What happens when Wineburg shows the same document to actual historians? They all approach the article in the same way as each other, and in a wildly different way from students and teachers. What do they notice?
First, that it’s from the New York Times, a major publication even in the 1890s. But then, before they even read the content of the article, they ask questions and think about context. The article is written in 1892, 400 years after 1492, during a wave of US immigration.
- What’s going on then?
- Who is responsible for this proclamation?
- Why was the proclamation made?
- What page of the New York Times was this on? Not page one, so how important was this really to people at the time?
When historians encounter this resource, their first move is to source it and put it in context, not to engage with the content. This article, to them, isn’t really about Columbus at all. It’s about President Harrison, who was responsible for the proclamation, and the immigration politics in the 1890s.
Sourcing, Contextualization, and Corroboration
The specialized skills that Wineburg’s historians brought to bear on a 120-plus-year-old New York Times article are at the heart of social studies education:
- Assessing the perspective of an author and source.
- Placing arguments in context.
- Validating the veracity of a claim.
. . . the ability to ask questions about sources, bias, and context are at the heart of social studies education and are essential skills for thriving in the modern world.
These are the very skills that teachers should employ in vetting resources. But this can be doubly challenging when navigating the Internet, where materials are often intentionally misleading or untrue, and sometimes quite skillful at hiding their intentions and sources.
Wineburg finds that, unfortunately, even historians struggle when confronting digital resources. However, there are other expert readers of digital content. Professional fact checkers engage in lateral reading of web resources – checking who owns a website, finding out who made (or sponsored) a YouTube video, and determining what, if any, research supports a claim.
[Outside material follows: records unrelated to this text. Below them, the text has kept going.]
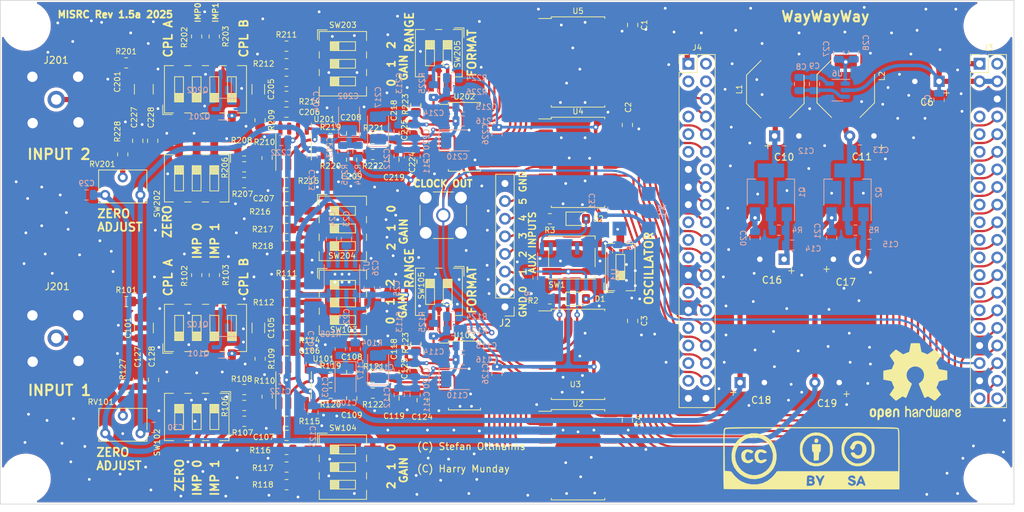
<source format=kicad_pcb>
(kicad_pcb
	(version 20240108)
	(generator "pcbnew")
	(generator_version "8.0")
	(general
		(thickness 1.6)
		(legacy_teardrops no)
	)
	(paper "A4")
	(title_block
		(title "MISRC")
		(date "2023-11-22")
		(rev "0.3")
	)
	(layers
		(0 "F.Cu" signal)
		(31 "B.Cu" signal)
		(32 "B.Adhes" user "B.Adhesive")
		(33 "F.Adhes" user "F.Adhesive")
		(34 "B.Paste" user)
		(35 "F.Paste" user)
		(36 "B.SilkS" user "B.Silkscreen")
		(37 "F.SilkS" user "F.Silkscreen")
		(38 "B.Mask" user)
		(39 "F.Mask" user)
		(40 "Dwgs.User" user "User.Drawings")
		(41 "Cmts.User" user "User.Comments")
		(42 "Eco1.User" user "User.Eco1")
		(43 "Eco2.User" user "User.Eco2")
		(44 "Edge.Cuts" user)
		(45 "Margin" user)
		(46 "B.CrtYd" user "B.Courtyard")
		(47 "F.CrtYd" user "F.Courtyard")
		(48 "B.Fab" user)
		(49 "F.Fab" user)
		(50 "User.1" user)
		(51 "User.2" user)
		(52 "User.3" user)
		(53 "User.4" user)
		(54 "User.5" user)
		(55 "User.6" user)
		(56 "User.7" user)
		(57 "User.8" user)
		(58 "User.9" user)
	)
	(setup
		(pad_to_mask_clearance 0)
		(allow_soldermask_bridges_in_footprints no)
		(pcbplotparams
			(layerselection 0x00010ff_ffffffff)
			(plot_on_all_layers_selection 0x0001000_00000000)
			(disableapertmacros no)
			(usegerberextensions no)
			(usegerberattributes yes)
			(usegerberadvancedattributes yes)
			(creategerberjobfile yes)
			(dashed_line_dash_ratio 12.000000)
			(dashed_line_gap_ratio 3.000000)
			(svgprecision 4)
			(plotframeref yes)
			(viasonmask no)
			(mode 1)
			(useauxorigin no)
			(hpglpennumber 1)
			(hpglpenspeed 20)
			(hpglpendiameter 15.000000)
			(pdf_front_fp_property_popups yes)
			(pdf_back_fp_property_popups yes)
			(dxfpolygonmode yes)
			(dxfimperialunits yes)
			(dxfusepcbnewfont yes)
			(psnegative no)
			(psa4output no)
			(plotreference yes)
			(plotvalue yes)
			(plotfptext yes)
			(plotinvisibletext no)
			(sketchpadsonfab no)
			(subtractmaskfromsilk no)
			(outputformat 1)
			(mirror no)
			(drillshape 0)
			(scaleselection 1)
			(outputdirectory "C:/Users/harry/Desktop/MISRC Stuff/Gerbers/DOSIN_Version")
		)
	)
	(net 0 "")
	(net 1 "VDD")
	(net 2 "GND")
	(net 3 "+5V")
	(net 4 "+5VA")
	(net 5 "-5VA")
	(net 6 "VDDA")
	(net 7 "/Input_ADC_CH1/CLK")
	(net 8 "Net-(R212-Pad2)")
	(net 9 "Net-(R213-Pad2)")
	(net 10 "Net-(R217-Pad2)")
	(net 11 "Net-(R218-Pad2)")
	(net 12 "/DA0")
	(net 13 "/DA1")
	(net 14 "/DA2")
	(net 15 "/DA3")
	(net 16 "/DA4")
	(net 17 "/DA5")
	(net 18 "/DA6")
	(net 19 "/DA7")
	(net 20 "/DA8")
	(net 21 "/DA9")
	(net 22 "/DA10")
	(net 23 "/DA11")
	(net 24 "/DB3")
	(net 25 "/DB2")
	(net 26 "/DB1")
	(net 27 "/DB0")
	(net 28 "/DB4")
	(net 29 "/DB5")
	(net 30 "/DB6")
	(net 31 "/DB7")
	(net 32 "/DB8")
	(net 33 "/DB9")
	(net 34 "/DB10")
	(net 35 "/DB11")
	(net 36 "/OTRA")
	(net 37 "/OTRB")
	(net 38 "Net-(Q201-B)")
	(net 39 "Net-(Q201-C)")
	(net 40 "Net-(U6-CP+)")
	(net 41 "Net-(U6-CP-)")
	(net 42 "Net-(Q1-C)")
	(net 43 "Net-(Q2-C)")
	(net 44 "Net-(Q1-B)")
	(net 45 "Net-(Q2-B)")
	(net 46 "Net-(U7-BYP)")
	(net 47 "Net-(U7-VREG)")
	(net 48 "Net-(U7-REF)")
	(net 49 "Net-(U6-VOUT)")
	(net 50 "Net-(J101-Signal)")
	(net 51 "Net-(C101-Pad2)")
	(net 52 "Net-(U101-VCM)")
	(net 53 "Net-(Q101-E)")
	(net 54 "Net-(U101-+)")
	(net 55 "Net-(C106-Pad2)")
	(net 56 "Net-(U101--)")
	(net 57 "Net-(C107-Pad2)")
	(net 58 "Net-(C108-Pad2)")
	(net 59 "Net-(C109-Pad1)")
	(net 60 "Net-(U102-VREF)")
	(net 61 "Net-(U102-REFT)")
	(net 62 "Net-(U102-REFB)")
	(net 63 "Net-(U102-IN)")
	(net 64 "Net-(U102-~{IN})")
	(net 65 "Net-(C127-Pad1)")
	(net 66 "Net-(J201-Signal)")
	(net 67 "Net-(C201-Pad2)")
	(net 68 "Net-(U201-VCM)")
	(net 69 "Net-(Q201-E)")
	(net 70 "Net-(U201-+)")
	(net 71 "Net-(C206-Pad2)")
	(net 72 "Net-(U201--)")
	(net 73 "Net-(C207-Pad2)")
	(net 74 "Net-(C208-Pad2)")
	(net 75 "Net-(C209-Pad1)")
	(net 76 "Net-(U202-VREF)")
	(net 77 "Net-(U202-REFT)")
	(net 78 "Net-(U202-REFB)")
	(net 79 "Net-(U202-IN)")
	(net 80 "Net-(U202-~{IN})")
	(net 81 "Net-(C227-Pad1)")
	(net 82 "Net-(D1-K)")
	(net 83 "Net-(D1-A)")
	(net 84 "Net-(D2-K)")
	(net 85 "Net-(D2-A)")
	(net 86 "Net-(J2-Pin_2)")
	(net 87 "Net-(J2-Pin_3)")
	(net 88 "Net-(J2-Pin_4)")
	(net 89 "Net-(J2-Pin_5)")
	(net 90 "Net-(J2-Pin_6)")
	(net 91 "Net-(J2-Pin_7)")
	(net 92 "unconnected-(J3-V1P2-Pad2)")
	(net 93 "unconnected-(J3-CTL12-Pad7)")
	(net 94 "Net-(J3-DQ15)")
	(net 95 "unconnected-(J3-CTL11-Pad9)")
	(net 96 "Net-(J3-DQ14)")
	(net 97 "unconnected-(J3-CTL10-Pad11)")
	(net 98 "Net-(J3-DQ13)")
	(net 99 "unconnected-(J3-CTL9-Pad13)")
	(net 100 "Net-(J3-DQ12)")
	(net 101 "unconnected-(J3-CTL8-Pad15)")
	(net 102 "Net-(J3-DQ11)")
	(net 103 "unconnected-(J3-CTL7-Pad17)")
	(net 104 "Net-(J3-DQ10)")
	(net 105 "unconnected-(J3-CTL6-Pad19)")
	(net 106 "Net-(J3-DQ9)")
	(net 107 "unconnected-(J3-CTL5-Pad21)")
	(net 108 "Net-(J3-DQ8)")
	(net 109 "unconnected-(J3-CTL4_SW-Pad23)")
	(net 110 "Net-(J3-DQ7)")
	(net 111 "unconnected-(J3-CTL3-Pad25)")
	(net 112 "Net-(J3-DQ6)")
	(net 113 "unconnected-(J3-CTL2-Pad27)")
	(net 114 "Net-(J3-DQ5)")
	(net 115 "unconnected-(J3-CTL1-Pad29)")
	(net 116 "Net-(J3-DQ4)")
	(net 117 "unconnected-(J3-CTL0-Pad31)")
	(net 118 "Net-(J3-DQ3)")
	(net 119 "Net-(J3-DQ2)")
	(net 120 "Net-(J3-DQ1)")
	(net 121 "Net-(J3-DQ0)")
	(net 122 "unconnected-(J3-I2C_SDA_FX3-Pad39)")
	(net 123 "unconnected-(J3-I2C_SCL_FX3-Pad40)")
	(net 124 "unconnected-(J4-V1P2-Pad2)")
	(net 125 "unconnected-(J4-INT_N_CTL15-Pad3)")
	(net 126 "unconnected-(J4-VIO-Pad4)")
	(net 127 "Net-(J4-DQ31)")
	(net 128 "unconnected-(J4-PMODE_2-Pad7)")
	(net 129 "Net-(J4-DQ30)")
	(net 130 "unconnected-(J4-PMODE_1-Pad9)")
	(net 131 "Net-(J4-DQ29)")
	(net 132 "unconnected-(J4-PMODE_0-Pad11)")
	(net 133 "Net-(J4-DQ28)")
	(net 134 "unconnected-(J4-GPIO45-Pad14)")
	(net 135 "Net-(J4-DQ27)")
	(net 136 "Net-(J4-DQ26)")
	(net 137 "unconnected-(J4-SPI-MOSI_UART-RX-Pad19)")
	(net 138 "Net-(J4-DQ25)")
	(net 139 "unconnected-(J4-SPI-MISO_UART_TX-Pad21)")
	(net 140 "Net-(J4-DQ24)")
	(net 141 "unconnected-(J4-SPI-SSN_UART-CTS-Pad23)")
	(net 142 "Net-(J4-DQ23)")
	(net 143 "Net-(J4-DQ22)")
	(net 144 "unconnected-(J4-SPI-SCK_UART-RTS-Pad27)")
	(net 145 "Net-(J4-DQ21)")
	(net 146 "Net-(J4-DQ20)")
	(net 147 "unconnected-(J4-I2S_WS-Pad31)")
	(net 148 "Net-(J4-DQ19)")
	(net 149 "unconnected-(J4-I2S_SD-Pad33)")
	(net 150 "Net-(J4-DQ18)")
	(net 151 "unconnected-(J4-GPIO57_I2S-MCLK_VIO3_SW-Pad35)")
	(net 152 "Net-(J4-DQ17)")
	(net 153 "unconnected-(J4-I2S_CLK-Pad37)")
	(net 154 "Net-(J4-DQ16)")
	(net 155 "Net-(Q101-B)")
	(net 156 "Net-(Q101-C)")
	(net 157 "Net-(U1A-R)")
	(net 158 "Net-(R102-Pad1)")
	(net 159 "Net-(R103-Pad1)")
	(net 160 "Net-(R106-Pad1)")
	(net 161 "Net-(R106-Pad2)")
	(net 162 "Net-(R107-Pad2)")
	(net 163 "Net-(R111-Pad2)")
	(net 164 "Net-(R112-Pad2)")
	(net 165 "Net-(R113-Pad2)")
	(net 166 "Net-(R116-Pad2)")
	(net 167 "Net-(R117-Pad2)")
	(net 168 "Net-(R118-Pad2)")
	(net 169 "Net-(U102-SENSE)")
	(net 170 "Net-(U102-MODE)")
	(net 171 "Net-(R125-Pad1)")
	(net 172 "Net-(R127-Pad2)")
	(net 173 "Net-(R202-Pad1)")
	(net 174 "Net-(R203-Pad1)")
	(net 175 "Net-(R206-Pad1)")
	(net 176 "Net-(R206-Pad2)")
	(net 177 "Net-(R207-Pad2)")
	(net 178 "Net-(R211-Pad2)")
	(net 179 "Net-(R216-Pad2)")
	(net 180 "Net-(U202-SENSE)")
	(net 181 "Net-(U202-MODE)")
	(net 182 "Net-(R225-Pad1)")
	(net 183 "Net-(R228-Pad2)")
	(net 184 "Net-(X1-EN)")
	(net 185 "unconnected-(U1D-Q-Pad1)")
	(net 186 "unconnected-(U1C-Q-Pad10)")
	(net 187 "unconnected-(U101-NC-Pad7)")
	(net 188 "unconnected-(U201-NC-Pad7)")
	(footprint "Button_Switch_SMD:SW_DIP_SPSTx03_Slide_6.7x9.18mm_W8.61mm_P2.54mm_LowProfile" (layer "F.Cu") (at 109.969 96.139))
	(footprint "CP_radial_flat:CP_Radial_FlatB_D8.0mm_P3.50mm" (layer "F.Cu") (at 181.554 118.364 180))
	(footprint "Capacitor_SMD:C_0805_2012Metric" (layer "F.Cu") (at 117.348 120.65 -90))
	(footprint "Resistor_SMD:R_0805_2012Metric" (layer "F.Cu") (at 108.204 119.888))
	(footprint "Capacitor_SMD:C_0805_2012Metric" (layer "F.Cu") (at 111.252 116.84 -90))
	(footprint "Resistor_SMD:R_0805_2012Metric" (layer "F.Cu") (at 101.841 69.85))
	(footprint "Connector_PinHeader_2.54mm:PinHeader_1x08_P2.54mm_Vertical" (layer "F.Cu") (at 133.35 107.442 180))
	(footprint "Resistor_SMD:R_0805_2012Metric" (layer "F.Cu") (at 101.841 74.93))
	(footprint "MountingHole:MountingHole_3.2mm_M3" (layer "F.Cu") (at 203.073 132.207))
	(footprint "Resistor_SMD:R_0805_2012Metric" (layer "F.Cu") (at 78.74 106.68))
	(footprint "Button_Switch_SMD:SW_DIP_SPSTx03_Slide_6.7x9.18mm_W8.61mm_P2.54mm_LowProfile" (layer "F.Cu") (at 109.982 106.807))
	(footprint "LED_SMD:LED_0805_2012Metric_Pad1.15x1.40mm_HandSolder" (layer "F.Cu") (at 144.009 94.742))
	(footprint "Resistor_SMD:R_0805_2012Metric" (layer "F.Cu") (at 101.854 128.016))
	(footprint "Connector_PinHeader_2.54mm:PinHeader_2x20_P2.54mm_Vertical" (layer "F.Cu") (at 201.803 72.39))
	(footprint "Capacitor_SMD:C_1210_3225Metric" (layer "F.Cu") (at 81.28 110.49 90))
	(footprint "Resistor_SMD:R_0805_2012Metric" (layer "F.Cu") (at 98.031 80.518 -90))
	(footprint "Resistor_SMD:R_0805_2012Metric" (layer "F.Cu") (at 91.427 68.453 90))
	(footprint "Resistor_SMD:R_0805_2012Metric" (layer "F.Cu") (at 95.745 84.963 180))
	(footprint "Resistor_SMD:R_0805_2012Metric" (layer "F.Cu") (at 95.745 87.249 180))
	(footprint "Resistor_SMD:R_0805_2012Metric" (layer "F.Cu") (at 99.06 120.396 -90))
	(footprint "Package_SO:TSSOP-28_4.4x9.7mm_P0.65mm" (layer "F.Cu") (at 127.508 117.348))
	(footprint "Resistor_SMD:R_0805_2012Metric" (layer "F.Cu") (at 99.047 85.979 -90))
	(footprint "Capacitor_SMD:C_0805_2012Metric" (layer "F.Cu") (at 101.854 113.792))
	(footprint "Package_SO:SOIC-20W_7.5x12.8mm_P1.27mm" (layer "F.Cu") (at 143.891 72.136))
	(footprint "Capacitor_SMD:C_0805_2012Metric" (layer "F.Cu") (at 120.129 81.915 -90))
	(footprint "Capacitor_SMD:C_0805_2012Metric" (layer "F.Cu") (at 101.841 79.375))
	(footprint "Resistor_SMD:R_0805_2012Metric" (layer "F.Cu") (at 101.841 89.535))
	(footprint "Package_SO:SOIC-20W_7.5x12.8mm_P1.27mm" (layer "F.Cu") (at 143.891 86.614))
	(footprint "Connector_Coaxial:SMA_Amphenol_901-144_Vertical"
		(layer "F.Cu")
		(uuid "4365f59e-bd16-4c8a-a09f-18345909fe52")
		(at 124.46 94.234)
		(descr "https://www.amphenolrf.com/downloads/dl/file/id/7023/product/3103/901_144_customer_drawing.pdf")
		(tags "SMA THT Female Jack Vertical")
		(property "Reference" "J1"
			(at 0 -4.75 0)
			(layer "F.SilkS")
			(hide yes)
			(uuid "86ca33f5-eb34-413a-a732-eca8caad4ebd")
			(effects
				(font
					(size 0.8 0.8)
					(thickness 0.12)
				)
			)
		)
		(property "Value" "Conn_01x01_Shielded"
			(at 0 5 0)
			(layer "F.Fab")
			(uuid "a7c95f61-07b0-45a0-bac8-cd04aedd9909")
			(effects
				(font
					(size 1 1)
					(thickness 0.15)
				)
			)
		)
		(property "Footprint" "Connector_Coaxial:SMA_Amphenol_901-144_Vertical"
			(at 0 0 0)
			(unlocked yes)
			(layer "F.Fab")
			(hide yes)
			(uuid "9627f371-f2f5-4cb1-ae40-342553631dd5")
			(effects
				(font
					(size 1.27 1.27)
				)
			)
		)
		(property "Datasheet" ""
			(at 0 0 0)
			(unlocked yes)
			(layer "F.Fab")
			(hide yes)
			(uuid "6b4f6e1b-a86f-4220-b35c-79ae8d7209df")
			(effects
				(font
					(size 1.27 1.27)
				)
			)
		)
		(property "Description" "Generic shielded connector, single row, 01x01, script generated (kicad-library-utils/schlib/autogen/connector/)"
			(at 0 0 0)
			(unlocked yes)
			(layer "F.Fab")
			(hide yes)
			(uuid "86b8de1b-5854-4c17-bd56-2a3548323446")
			(effects
				(font
					(size 1.27 1.27)
				)
			)
		)
		(path "/ce42e689-a531-4fbb-bc56-300b98dbf548")
		(sheetfile "misrc.kicad_sch")
		(attr through_hole)
		(fp_line
			(start -3.355 -1.45)
			(end -3.355 1.45)
			(stroke
				(width 0.12)
				(type solid)
			)
			(layer "F.SilkS")
			(uuid "b2b23c05-02b6-4848-8b75-fb08fcf7947
... [2408922 chars truncated]
</source>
This process – a mirror of what historians do with primary sources from the past – is the how of good vetting of social studies resources.
Approaches to Vetting: Use Reliable Providers, DIY, or Model for Students
Vetting social studies resources is important not just because we want to ensure students are learning from accurate, verifiable materials. It’s important also because the ability to ask questions about sources, bias, and context are at the heart of social studies education and are essential skills for thriving in the modern world.
One approach is to rely on reputable companies and organizations like Newsela, Newseum, The National Archives, and the Stanford History Education Group. These each provide well-vetted resources for social studies teachers that provide ample opportunity to delve into deeper considerations. In some cases, there are even explicit lesson plans and units built to teach good social studies and historical thinking skills.
It is empowering for students to learn to vet resources for themselves.
Another approach is to vet resources for yourself, using a rigorous process that relies on sourcing, contextualizing, and corroborating. This can be challenging, but opens up opportunities to model the process for students, and perhaps even to scaffold their own learning of the same skills. It is empowering for students to learn to vet resources for themselves. Not only does it give them more control over telling their own stories, it helps them learn to learn about the modern information ecosystem.
When diving into a new content area, think about how to support students in seeking out knowledge and ideas, then ascertaining the reliability of those resources. More than any one piece of content knowledge, that is the core skill of social studies education.